GST impact: Now, buy a BS-IV truck at BS-III price


Photo: iStock

Photo: iStock


  Leading commercial-vehicle makers are giving steep double-digit discounts to bring back momentum in the segment, which has struggled to recover since last year’s demonetisation. 


Along with the discounts and a goods and services tax (GST)-led reduction, current selling prices of BS (Bharat Stage)-IV variant trucks are in many cases comparable to the rates for BS-III trucks.

BS-IV trucks, which emit fewer pollutants than BS-III vehicles do, were said to have the latest technology and supposed to command 5-10 per cent higher prices.

A transport firm with a national presence was out in the market to seal a deal for 25 trucks (with a capacity of 11 tonnes each) in June this year. Tata Motors is learnt to have offered this company Rs 11.10 lakh for each such BS-IV vehicle against the quoted price of Rs 13.10 lakh. 

However, the deal took place in mid-July owing to a transition to the GST. The new tax rate brought a further cut in prices and billing was done at almost 6 per cent lower at Rs 10.45 lakh. The same vehicle, which adhered to BS-III standards, used to sell at Rs 10.40 lakh until March 31.

The Supreme Court barred companies from selling BS-III vehicles from April. 

“By the time we got down to signing the deal at the final price with Tata Motors, we were approached by Ashok Leyland and the dealer offered trucks of the same capacity at Rs 10.20 lakh. But we closed the deal with the Tatas,” said an executive at the transport firm.

Dealers usually get to know of all major transactions of fleet owners since common financers work with all the brands.

Companies are admitting that high discounts are being offered. “While the discount levels in the industry continue to be the same or in some cases higher, it is not the case for Ashok Leyland vehicles,” said Vinod K Dasari, managing director, Ashok Leyland. 

Discounts are a function of the demand-supply scenario in the market. Sales of medium and heavy commercial vehicles (M&HCVs) are down 23 per cent in the first four months of FY18 to 71,223 units. The goods carrier, which forms the bulk of this segment, declined 22 per cent to 59,575 units. Light commercial vehicles (LCVs), however, grew at about 10 per cent to 139,614 units. 



  Companies have pushed large stocks to dealers in July since the M&HCV segment had seen a 32 per cent decline in Q1 (first quarter), while LCVs had grown by 8 per cent. 

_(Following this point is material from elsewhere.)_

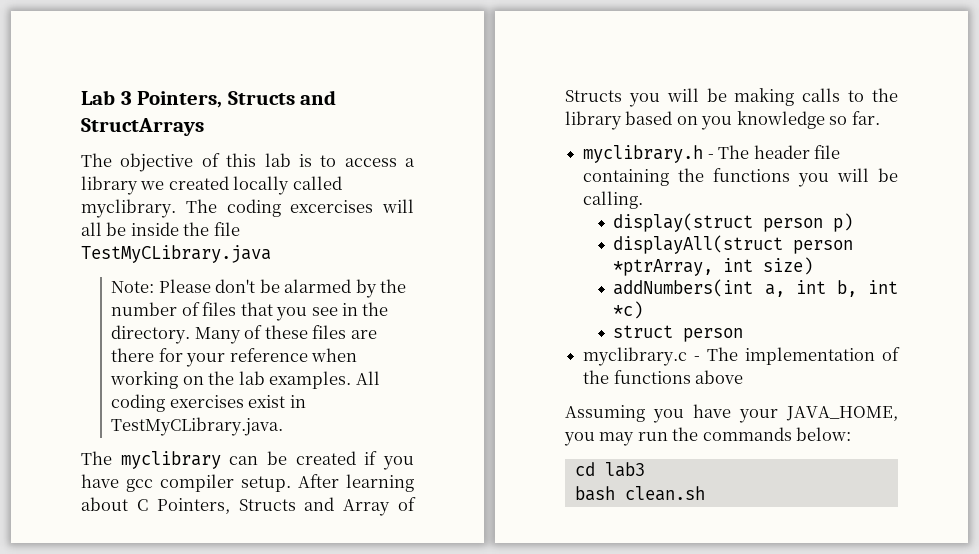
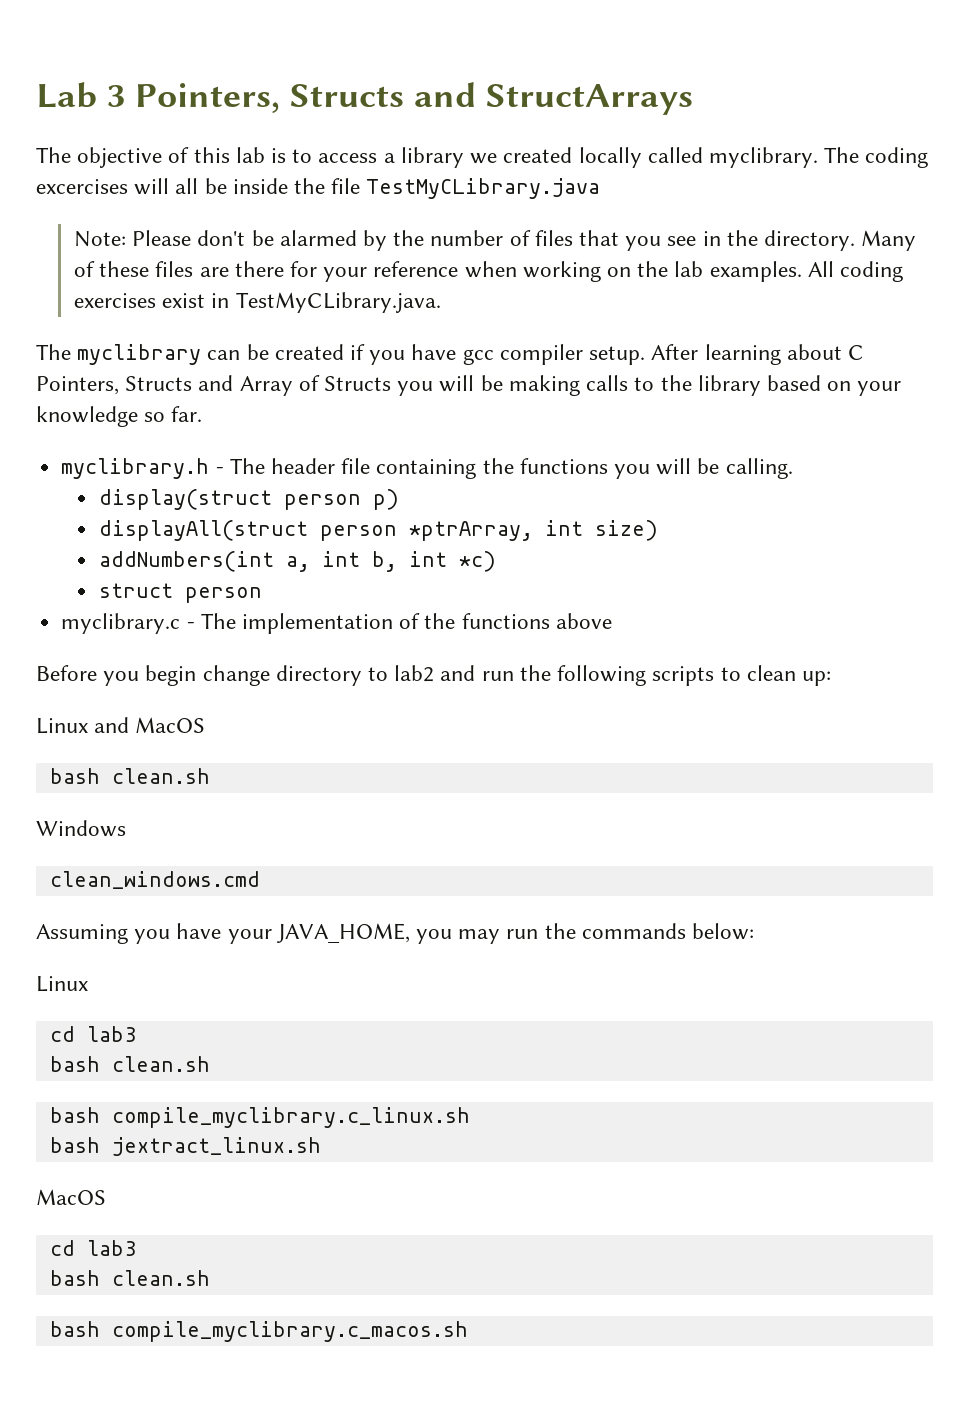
[701,116,733,130] you -> [857,381,902,396] your
(744, 377) none -> [36,665,831,686] [36,717,206,734] [49,768,210,784] [36,820,126,837] [49,871,260,889] // Before you begin change directory to lab2 and run the following scripts to clean up: // Linux and MacOS // bash clean.sh // Windows // clean_windows.cmd
[574,462,645,477] [574,486,705,501] // cd lab3 // bash clean.sh -> [36,976,88,992] [49,1026,136,1042] [49,1056,210,1072] [49,1107,470,1128] [49,1137,321,1156] [36,1189,106,1205] [49,1240,136,1256] [49,1270,210,1286] [49,1321,468,1342] // Linux // cd lab3 // bash clean.sh // bash compile_myclibrary.c_linux.sh // bash jextract_linux.sh // MacOS // cd lab3 // bash clean.sh // bash compile_myclibrary.c_macos.sh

“Discounts have continued in the market though I cannot give a specific range. Since manufacturers need to use plant capacities, everyone is chasing bulk orders of 10 or more units from buyers,” said Vinod Agarwal, managing director and chief executive officer at Volvo Eicher Commercial Vehicles. 

An industry executive said no manufacturer would admit that it was giving these kinds of discounts but the reality is different. 

Dasari said the company had not and would not chase market share by giving higher discounts or under-pricing. “Our increase in market share along with profitability is proof of that.”

A spokesperson for Tata Motors, the country’s largest commercial vehicle player, said the company only passed on GST benefits to customers. “Over the past three months, the company has seen a strong revival in volumes month after month as the ramp-up in the production of BS-IV vehicles continued and the vehicle demand has increased in the market across various segments,” the spokesperson added. Industry watchers question the growth reported by companies in July dispatches to dealers. 

S P Singh, senior fellow at the Indian Foundation of Transport Research and Training, said the economic indicators did not point to any increase in demand for commercial vehicles.

“The demand being projected is superfluous. Manufacturers have pushed higher stocks to dealers in July and now dealers are struggling to close deals,” he said.

Singh also said confidence in BS-IV vehicles was not high, especially among small operators. It is understood that mechanics at roadside garages are not comfortable addressing issues that crop up in these vehicles. Consequently, such small operators are opting to buy four-five-year-old BS-III vehicles, which have a national permit of 15 years.